Distinguishing properties

Krypton is a dense, colorless, odorless atmospheric gas. It ranks seventh on the list of gases in the earth's atmosphere. Today, the gas is still captured and separated for commercial and laboratory applications by fractional distillation of liquid air. Shown to the right is the glow discharge of krypton gas.

Occurrence

None of the naturally occurring isotopes of krypton is radioactive. The radioactive isotopes of krypton are produced artificially as byproducts of nuclear power plants. It is used to keep track of Soviet nuclear production by subtracting off the amount that is generated from the reactors of the Western world from the total in the air.
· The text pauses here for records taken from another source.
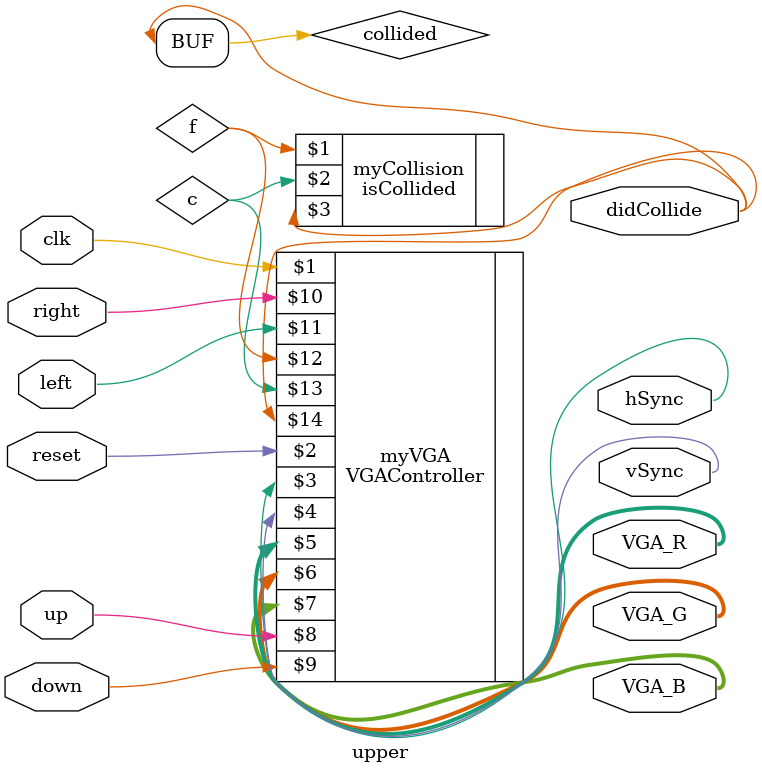
<source format=v>
module upper(
    input clk, 			// 100 MHz System Clock
	input reset, 		// Reset Signal
	output hSync, 		// H Sync Signal
	output vSync, 		// Veritcal Sync Signal
	output[3:0] VGA_R,  // Red Signal Bits
	output[3:0] VGA_G,  // Green Signal Bits
	output[3:0] VGA_B,  // Blue Signal Bits
	// inout ps2_clk,
	// inout ps2_data,
	input up,
	input down,
	input right,
	input left,
	output didCollide);

    wire f, c;
	wire collided;
	assign collided = didCollide;
    VGAController myVGA(clk, reset, hSync, vSync, VGA_R, VGA_G, VGA_B, up, down, right, left, f, c, collided);
    
    isCollided myCollision(f, c, didCollide);

endmodule
</source>
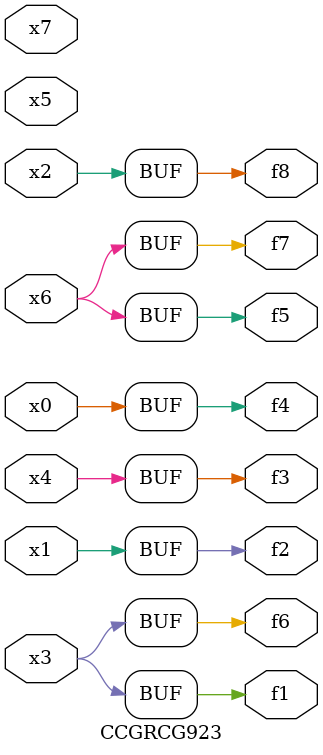
<source format=v>
module CCGRCG923(
	input x0, x1, x2, x3, x4, x5, x6, x7,
	output f1, f2, f3, f4, f5, f6, f7, f8
);
	assign f1 = x3;
	assign f2 = x1;
	assign f3 = x4;
	assign f4 = x0;
	assign f5 = x6;
	assign f6 = x3;
	assign f7 = x6;
	assign f8 = x2;
endmodule

</source>
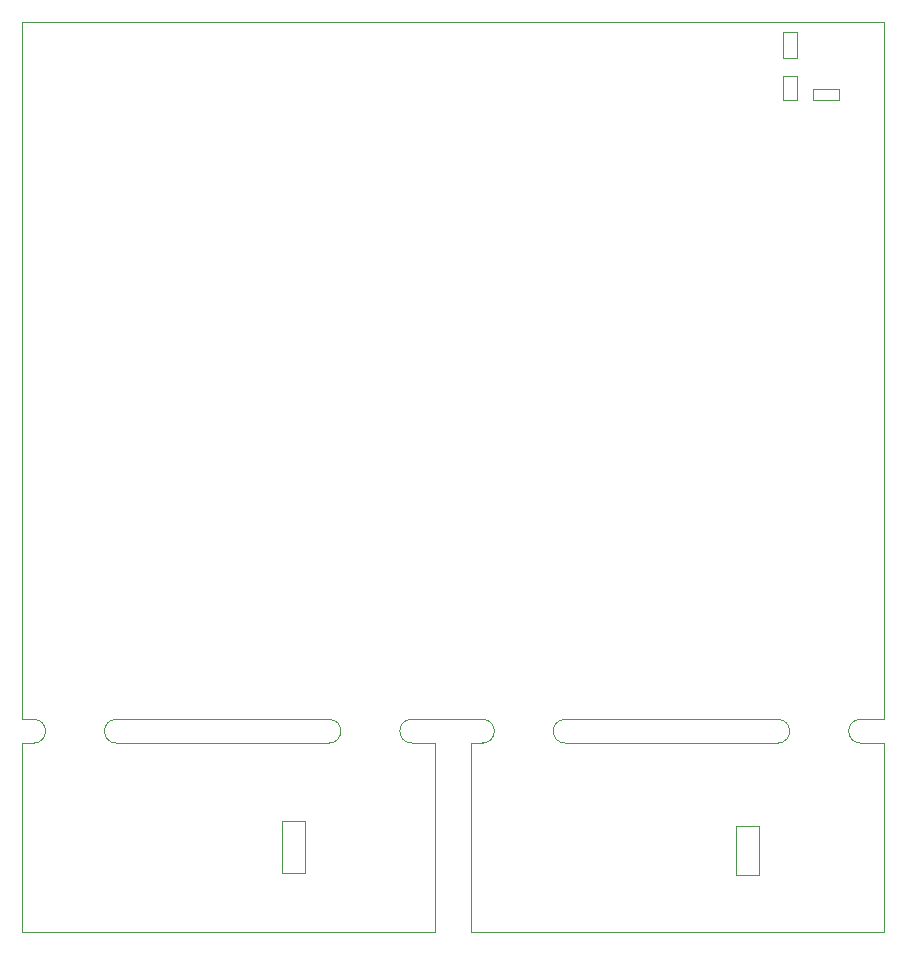
<source format=gm1>
G04 #@! TF.GenerationSoftware,KiCad,Pcbnew,(5.1.7)-1*
G04 #@! TF.CreationDate,2021-06-27T15:04:39+02:00*
G04 #@! TF.ProjectId,TwomesSensor,54776f6d-6573-4536-956e-736f722e6b69,rev?*
G04 #@! TF.SameCoordinates,Original*
G04 #@! TF.FileFunction,Profile,NP*
%FSLAX46Y46*%
G04 Gerber Fmt 4.6, Leading zero omitted, Abs format (unit mm)*
G04 Created by KiCad (PCBNEW (5.1.7)-1) date 2021-06-27 15:04:39*
%MOMM*%
%LPD*%
G01*
G04 APERTURE LIST*
G04 #@! TA.AperFunction,Profile*
%ADD10C,0.100000*%
G04 #@! TD*
G04 #@! TA.AperFunction,Profile*
%ADD11C,0.050000*%
G04 #@! TD*
G04 APERTURE END LIST*
D10*
X112600000Y-37500000D02*
X111400000Y-37500000D01*
X111400000Y-36000000D02*
X112600000Y-36000000D01*
X69000000Y-105000000D02*
X71000000Y-105000000D01*
D11*
X120000000Y-94000000D02*
X120000000Y-96000000D01*
X93000000Y-94000000D02*
G75*
G02*
X93000000Y-92000000I0J1000000D01*
G01*
D10*
X107500000Y-101000000D02*
X107500000Y-105200000D01*
X109400000Y-101000000D02*
X107500000Y-101000000D01*
X71000000Y-105000000D02*
X71000000Y-100600000D01*
X69000000Y-100600000D02*
X69000000Y-105000000D01*
X109400000Y-105200000D02*
X109400000Y-101000000D01*
X71000000Y-100600000D02*
X69000000Y-100600000D01*
D11*
X111000000Y-92000000D02*
G75*
G02*
X111000000Y-94000000I0J-1000000D01*
G01*
X118000000Y-94000000D02*
X120000000Y-94000000D01*
X85000000Y-96000000D02*
X85000000Y-94000000D01*
X93000000Y-94000000D02*
X111000000Y-94000000D01*
X118000000Y-94000000D02*
G75*
G02*
X118000000Y-92000000I0J1000000D01*
G01*
X116000000Y-110000000D02*
X120000000Y-110000000D01*
D10*
X107500000Y-105200000D02*
X109400000Y-105200000D01*
D11*
X82000000Y-96000000D02*
X82000000Y-94000000D01*
X86000000Y-94000000D02*
X85000000Y-94000000D01*
X85000000Y-110000000D02*
X116000000Y-110000000D01*
X82000000Y-110000000D02*
X82000000Y-96000000D01*
X55000000Y-94000000D02*
X73000000Y-94000000D01*
X80000000Y-94000000D02*
G75*
G02*
X80000000Y-92000000I0J1000000D01*
G01*
X85000000Y-96000000D02*
X85000000Y-110000000D01*
X86000000Y-92000000D02*
G75*
G02*
X86000000Y-94000000I0J-1000000D01*
G01*
X120000000Y-110000000D02*
X120000000Y-96000000D01*
X48000000Y-92000000D02*
G75*
G02*
X48000000Y-94000000I0J-1000000D01*
G01*
X47000000Y-96000000D02*
X47000000Y-110000000D01*
X78000000Y-110000000D02*
X82000000Y-110000000D01*
X47000000Y-96000000D02*
X47000000Y-94000000D01*
X48000000Y-94000000D02*
X47000000Y-94000000D01*
X55000000Y-94000000D02*
G75*
G02*
X55000000Y-92000000I0J1000000D01*
G01*
X80000000Y-94000000D02*
X82000000Y-94000000D01*
X73000000Y-92000000D02*
G75*
G02*
X73000000Y-94000000I0J-1000000D01*
G01*
X47000000Y-110000000D02*
X78000000Y-110000000D01*
D10*
X112600000Y-33800000D02*
X112600000Y-36000000D01*
X111400000Y-33800000D02*
X112600000Y-33800000D01*
X111400000Y-36000000D02*
X111400000Y-33800000D01*
X112600000Y-37500000D02*
X112600000Y-39600000D01*
X111400000Y-39600000D02*
X111400000Y-37500000D01*
X112600000Y-39600000D02*
X111400000Y-39600000D01*
X116200000Y-38600000D02*
X116200000Y-39600000D01*
X114000000Y-38600000D02*
X116200000Y-38600000D01*
X114000000Y-39600000D02*
X114000000Y-38600000D01*
X116200000Y-39600000D02*
X114000000Y-39600000D01*
D11*
X118000000Y-92000000D02*
X120000000Y-92000000D01*
X85000000Y-92000000D02*
X84000000Y-92000000D01*
X111000000Y-92000000D02*
X93000000Y-92000000D01*
X85000000Y-92000000D02*
X86000000Y-92000000D01*
X73000000Y-92000000D02*
X55000000Y-92000000D01*
X80000000Y-92000000D02*
X84000000Y-92000000D01*
X47000000Y-92000000D02*
X48000000Y-92000000D01*
X120000000Y-92000000D02*
X120000000Y-90000000D01*
X47000000Y-90000000D02*
X47000000Y-92000000D01*
X120000000Y-90000000D02*
X120000000Y-33000000D01*
X47000000Y-33000000D02*
X47000000Y-90000000D01*
X120000000Y-33000000D02*
X47000000Y-33000000D01*
M02*

</source>
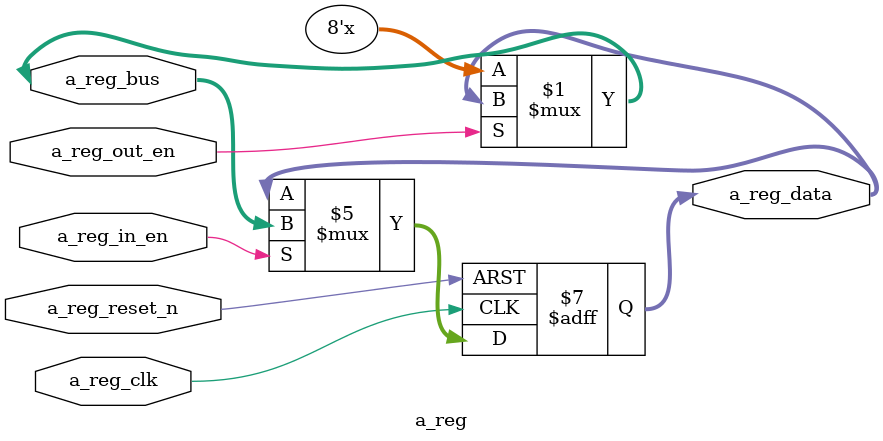
<source format=v>
`timescale 1ns / 1ps

module a_reg(
    inout tri [7:0] a_reg_bus,
    output reg [7:0] a_reg_data,
    input a_reg_clk,
    input a_reg_reset_n,
    input wire a_reg_in_en,
    input wire a_reg_out_en
    );


assign a_reg_bus= a_reg_out_en? a_reg_data : 8'bz;

always @(posedge a_reg_clk or negedge a_reg_reset_n)begin
    if(a_reg_reset_n==1'b0)
        a_reg_data<=8'd0;
    else begin
        if(a_reg_in_en==1'b1)
            a_reg_data<=a_reg_bus;
    end
end    

endmodule

</source>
  • Krypton-85 is used as a low-cost source of radiation for industrial thickness gauges and leak-testing instruments.
  • The International Committee of Weights and Measures once used Krypton-86 as the basis of the international definition of a meter. The meter was once defined in terms of the vacuum wavelength of the radiation corresponding to the transition between two atomic levels of the krypton isotope.

Usage

The commercial applications of kryton include its use as inert filler-gas in incandescent bulbs, and fluorescent lamps. The most important application is in the flashing stroboscopic lamps that light up airport runways during hours of darkness.

As for Superman's strength-zapping nemesis, kryptonite, the resemblance of the name to krypton the element is purely coincidental.